Linda had become very critical of me, and that is why I kept my distance for a time, but one day I realized it didn't matter. THIS wasn't Linda. It was her anger at the cancer, or the chemo, that was making her so snarky towards me, and I would just ignore it. I will never know if it was me, or the chemo, or the cancer. I will never know if she was intentionally pushing me away, or if I was trying to withdraw emotionally. At some point, it didn't matter. I emailed her and told her that I loved her for 26 years and I was always going to love her. She told me she loved me too. (I'm saving that email) We got together a couple of times, and when it started to look like it was the beginning of the end, we both told each other we were sorry for hurting one another and held each other and cried. Again, I told her that I loved her and she would always be my best friend.
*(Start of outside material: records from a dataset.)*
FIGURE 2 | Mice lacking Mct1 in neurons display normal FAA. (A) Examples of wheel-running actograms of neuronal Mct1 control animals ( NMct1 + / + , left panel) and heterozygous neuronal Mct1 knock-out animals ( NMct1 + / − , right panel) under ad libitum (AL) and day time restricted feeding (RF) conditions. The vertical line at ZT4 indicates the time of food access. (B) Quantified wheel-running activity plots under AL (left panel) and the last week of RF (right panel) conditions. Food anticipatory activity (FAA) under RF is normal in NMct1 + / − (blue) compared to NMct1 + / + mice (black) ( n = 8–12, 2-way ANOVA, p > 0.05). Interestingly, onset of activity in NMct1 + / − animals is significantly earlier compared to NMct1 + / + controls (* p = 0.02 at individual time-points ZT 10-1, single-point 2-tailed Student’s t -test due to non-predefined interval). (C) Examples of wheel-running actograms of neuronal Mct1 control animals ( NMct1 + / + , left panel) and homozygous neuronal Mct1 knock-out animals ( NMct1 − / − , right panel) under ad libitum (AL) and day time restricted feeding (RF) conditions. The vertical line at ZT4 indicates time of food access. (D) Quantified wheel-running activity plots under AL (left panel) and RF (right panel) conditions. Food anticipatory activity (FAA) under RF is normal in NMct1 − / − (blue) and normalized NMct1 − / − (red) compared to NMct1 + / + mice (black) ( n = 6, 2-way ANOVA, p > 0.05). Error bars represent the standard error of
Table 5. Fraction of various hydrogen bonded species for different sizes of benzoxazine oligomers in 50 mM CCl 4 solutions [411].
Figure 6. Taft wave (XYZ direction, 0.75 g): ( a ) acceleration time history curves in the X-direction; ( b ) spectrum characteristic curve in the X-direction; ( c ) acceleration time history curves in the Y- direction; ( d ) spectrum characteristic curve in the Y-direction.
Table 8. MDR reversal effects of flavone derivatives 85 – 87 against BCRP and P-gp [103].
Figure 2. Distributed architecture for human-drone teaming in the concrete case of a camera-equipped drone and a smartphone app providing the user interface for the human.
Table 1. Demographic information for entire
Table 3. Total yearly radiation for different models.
So, it's a new year, and I must go on. Linda told me that I had to go on without her. She knew me, just as she knew how my body responded to the stress of her cancer. Both she and her husband didn't want me to get sick again. I did what I could, but feel it was never enough.
So, I go on. I am having physical therapy this week for bursitis in my left hip. I am meeting a new friend and my sister for lunch on Thursday. I am back to blogging. I have made a new friend through Linda's blog and cancer support group. Last Fall at the retreat I became closer to another woman who invited me to go along with her to another retreat in February! (more about that, in February.) At the end of the month, my sister and I are getting on the bus to see Dwight Yoakam
at a casino up north.
So, I go on, and I choose joy!
I bought this from someone who has her own Bible Journaling group and stamp shop. Korin Sutherland also has a shop on etsy When I saw this, I had to have it. 2016 was not the best year for me.
Next week Bible Study starts up again! I have been trying on my own, but I love to meet with the ladies!
Hope my post wasn't too depressing. A blessed New Year to all my readers!